» **PROBLEM REQUIREMENTS**: Reproduce each of the lines below verbatim, omitting the pictures from your answer.

» **RECORDS FOR THE EXERCISE**:
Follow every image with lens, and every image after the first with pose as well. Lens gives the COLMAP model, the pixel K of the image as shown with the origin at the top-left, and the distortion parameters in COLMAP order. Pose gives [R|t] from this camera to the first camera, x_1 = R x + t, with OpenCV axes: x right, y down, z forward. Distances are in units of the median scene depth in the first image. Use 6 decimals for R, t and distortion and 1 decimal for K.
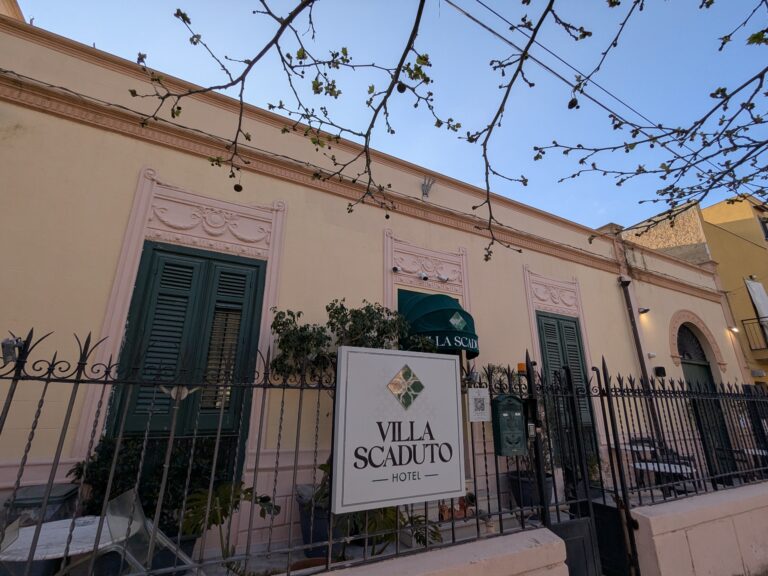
lens RADIAL K [[363.4, 0, 384.0], [0, 363.4, 288.0], [0, 0, 1]] dist [-0.000822, 0.000428]
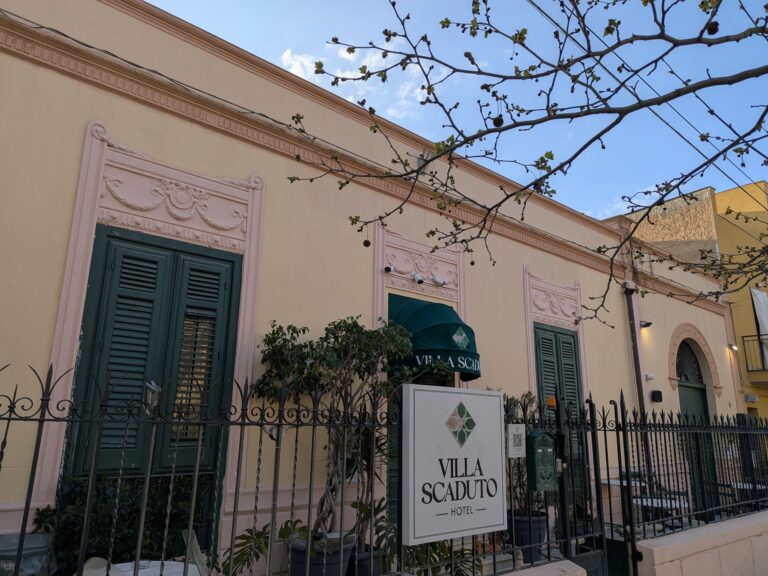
lens RADIAL K [[538.9, 0, 383.8], [0, 538.9, 289.6], [0, 0, 1]] dist [0.079396, -0.096007]
pose [[0.978267, 0.059523, 0.198623, -0.275449], [-0.073069, 0.995424, 0.061575, -0.103064], [-0.194049, -0.074750, 0.978140, -0.234777]]
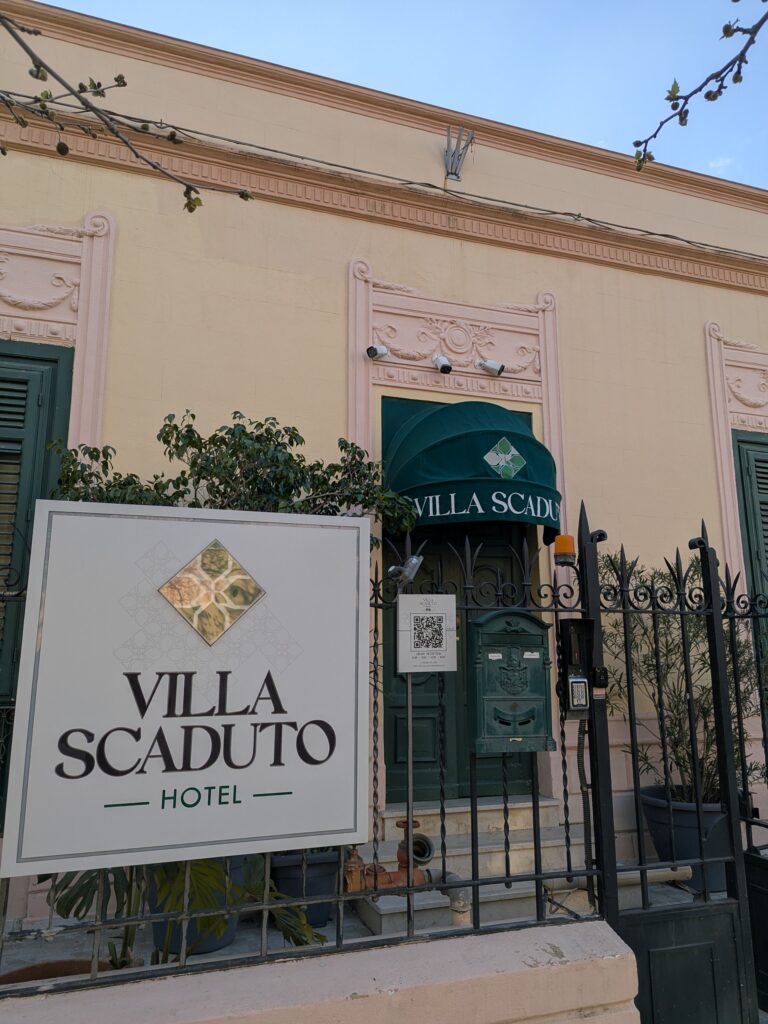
lens RADIAL K [[718.5, 0, 384.0], [0, 718.5, 512.0], [0, 0, 1]] dist [0.079396, -0.096007]
pose [[0.985996, -0.040098, -0.161880, 0.233287], [0.059023, 0.991743, 0.113849, 0.056462], [0.155978, -0.121809, 0.980221, 0.129810]]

» **ANSWER BELOW**:
Follow every image with lens, and every image after the first with pose as well. Lens gives the COLMAP model, the pixel K of the image as shown with the origin at the top-left, and the distortion parameters in COLMAP order. Pose gives [R|t] from this camera to the first camera, x_1 = R x + t, with OpenCV axes: x right, y down, z forward. Distances are in units of the median scene depth in the first image. Use 6 decimals for R, t and distortion and 1 decimal for K.
lens RADIAL K [[363.4, 0, 384.0], [0, 363.4, 288.0], [0, 0, 1]] dist [-0.000822, 0.000428]
lens RADIAL K [[538.9, 0, 383.8], [0, 538.9, 289.6], [0, 0, 1]] dist [0.079396, -0.096007]
pose [[0.978267, 0.059523, 0.198623, -0.275449], [-0.073069, 0.995424, 0.061575, -0.103064], [-0.194049, -0.074750, 0.978140, -0.234777]]
lens RADIAL K [[718.5, 0, 384.0], [0, 718.5, 512.0], [0, 0, 1]] dist [0.079396, -0.096007]
pose [[0.985996, -0.040098, -0.161880, 0.233287], [0.059023, 0.991743, 0.113849, 0.056462], [0.155978, -0.121809, 0.980221, 0.129810]]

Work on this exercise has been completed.